● Record extracts:
● ● ● ● ● ● ●

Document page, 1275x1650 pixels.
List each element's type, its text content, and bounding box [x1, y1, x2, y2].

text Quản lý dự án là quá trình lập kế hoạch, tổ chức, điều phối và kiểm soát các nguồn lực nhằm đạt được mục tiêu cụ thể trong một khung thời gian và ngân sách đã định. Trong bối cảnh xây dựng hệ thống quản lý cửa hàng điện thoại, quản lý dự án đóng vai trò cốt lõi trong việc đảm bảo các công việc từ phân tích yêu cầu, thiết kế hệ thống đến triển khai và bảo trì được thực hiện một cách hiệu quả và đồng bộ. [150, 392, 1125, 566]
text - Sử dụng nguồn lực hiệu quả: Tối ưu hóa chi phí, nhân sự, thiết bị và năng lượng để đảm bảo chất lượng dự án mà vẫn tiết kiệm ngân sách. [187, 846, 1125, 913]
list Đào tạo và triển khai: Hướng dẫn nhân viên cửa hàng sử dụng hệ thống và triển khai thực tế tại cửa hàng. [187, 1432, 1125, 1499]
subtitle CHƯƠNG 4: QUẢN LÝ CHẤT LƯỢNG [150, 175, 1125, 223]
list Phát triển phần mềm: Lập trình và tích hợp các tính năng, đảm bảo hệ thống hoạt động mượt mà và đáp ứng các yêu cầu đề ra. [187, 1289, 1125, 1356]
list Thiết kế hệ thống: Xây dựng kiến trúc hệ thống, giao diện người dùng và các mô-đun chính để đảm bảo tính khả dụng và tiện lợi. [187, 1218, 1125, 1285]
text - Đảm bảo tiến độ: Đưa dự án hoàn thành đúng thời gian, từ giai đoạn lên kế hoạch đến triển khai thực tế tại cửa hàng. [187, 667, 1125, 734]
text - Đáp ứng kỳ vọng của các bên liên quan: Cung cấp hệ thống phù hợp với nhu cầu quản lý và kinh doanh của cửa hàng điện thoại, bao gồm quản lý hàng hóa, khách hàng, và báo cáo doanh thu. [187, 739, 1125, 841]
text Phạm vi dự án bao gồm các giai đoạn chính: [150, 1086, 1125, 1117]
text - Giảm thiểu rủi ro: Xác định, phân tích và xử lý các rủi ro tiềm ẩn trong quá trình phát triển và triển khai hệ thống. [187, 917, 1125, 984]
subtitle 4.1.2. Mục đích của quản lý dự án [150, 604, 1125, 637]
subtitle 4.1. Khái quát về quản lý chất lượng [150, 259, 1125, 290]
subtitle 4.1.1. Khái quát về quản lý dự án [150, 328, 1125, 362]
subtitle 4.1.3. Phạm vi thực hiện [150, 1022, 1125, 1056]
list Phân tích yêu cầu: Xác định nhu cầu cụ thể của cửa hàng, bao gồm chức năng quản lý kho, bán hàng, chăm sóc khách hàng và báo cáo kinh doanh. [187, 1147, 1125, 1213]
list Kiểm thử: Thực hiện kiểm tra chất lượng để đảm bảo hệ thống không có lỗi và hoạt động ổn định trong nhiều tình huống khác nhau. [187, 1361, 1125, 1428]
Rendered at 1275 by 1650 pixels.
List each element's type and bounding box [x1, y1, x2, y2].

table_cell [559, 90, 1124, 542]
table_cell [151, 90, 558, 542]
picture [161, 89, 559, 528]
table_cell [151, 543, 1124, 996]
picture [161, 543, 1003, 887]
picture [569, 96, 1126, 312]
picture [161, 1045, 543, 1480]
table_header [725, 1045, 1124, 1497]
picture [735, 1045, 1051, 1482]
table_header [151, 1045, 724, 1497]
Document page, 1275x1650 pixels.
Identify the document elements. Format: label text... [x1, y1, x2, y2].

● ● ● ● ● ● ●

● Task: Output each line of the records above exactly.

● Exercise result:
Document page, 1275x1650 pixels.
List each element's type, its text content, and bounding box [x1, y1, x2, y2].

text Quản lý dự án là quá trình lập kế hoạch, tổ chức, điều phối và kiểm soát các nguồn lực nhằm đạt được mục tiêu cụ thể trong một khung thời gian và ngân sách đã định. Trong bối cảnh xây dựng hệ thống quản lý cửa hàng điện thoại, quản lý dự án đóng vai trò cốt lõi trong việc đảm bảo các công việc từ phân tích yêu cầu, thiết kế hệ thống đến triển khai và bảo trì được thực hiện một cách hiệu quả và đồng bộ. [150, 392, 1125, 566]
text - Sử dụng nguồn lực hiệu quả: Tối ưu hóa chi phí, nhân sự, thiết bị và năng lượng để đảm bảo chất lượng dự án mà vẫn tiết kiệm ngân sách. [187, 846, 1125, 913]
list Đào tạo và triển khai: Hướng dẫn nhân viên cửa hàng sử dụng hệ thống và triển khai thực tế tại cửa hàng. [187, 1432, 1125, 1499]
subtitle CHƯƠNG 4: QUẢN LÝ CHẤT LƯỢNG [150, 175, 1125, 223]
list Phát triển phần mềm: Lập trình và tích hợp các tính năng, đảm bảo hệ thống hoạt động mượt mà và đáp ứng các yêu cầu đề ra. [187, 1289, 1125, 1356]
list Thiết kế hệ thống: Xây dựng kiến trúc hệ thống, giao diện người dùng và các mô-đun chính để đảm bảo tính khả dụng và tiện lợi. [187, 1218, 1125, 1285]
text - Đảm bảo tiến độ: Đưa dự án hoàn thành đúng thời gian, từ giai đoạn lên kế hoạch đến triển khai thực tế tại cửa hàng. [187, 667, 1125, 734]
text - Đáp ứng kỳ vọng của các bên liên quan: Cung cấp hệ thống phù hợp với nhu cầu quản lý và kinh doanh của cửa hàng điện thoại, bao gồm quản lý hàng hóa, khách hàng, và báo cáo doanh thu. [187, 739, 1125, 841]
text Phạm vi dự án bao gồm các giai đoạn chính: [150, 1086, 1125, 1117]
text - Giảm thiểu rủi ro: Xác định, phân tích và xử lý các rủi ro tiềm ẩn trong quá trình phát triển và triển khai hệ thống. [187, 917, 1125, 984]
subtitle 4.1.2. Mục đích của quản lý dự án [150, 604, 1125, 637]
subtitle 4.1. Khái quát về quản lý chất lượng [150, 259, 1125, 290]
subtitle 4.1.1. Khái quát về quản lý dự án [150, 328, 1125, 362]
subtitle 4.1.3. Phạm vi thực hiện [150, 1022, 1125, 1056]
list Phân tích yêu cầu: Xác định nhu cầu cụ thể của cửa hàng, bao gồm chức năng quản lý kho, bán hàng, chăm sóc khách hàng và báo cáo kinh doanh. [187, 1147, 1125, 1213]
list Kiểm thử: Thực hiện kiểm tra chất lượng để đảm bảo hệ thống không có lỗi và hoạt động ổn định trong nhiều tình huống khác nhau. [187, 1361, 1125, 1428]
Rendered at 1275 by 1650 pixels.
List each element's type and bounding box [x1, y1, x2, y2].

table_cell [559, 90, 1124, 542]
table_cell [151, 90, 558, 542]
picture [161, 89, 559, 528]
table_cell [151, 543, 1124, 996]
picture [161, 543, 1003, 887]
picture [569, 96, 1126, 312]
picture [161, 1045, 543, 1480]
table_header [725, 1045, 1124, 1497]
picture [735, 1045, 1051, 1482]
table_header [151, 1045, 724, 1497]
Document page, 1275x1650 pixels.
Identify the document elements. Format: label text... [x1, y1, x2, y2].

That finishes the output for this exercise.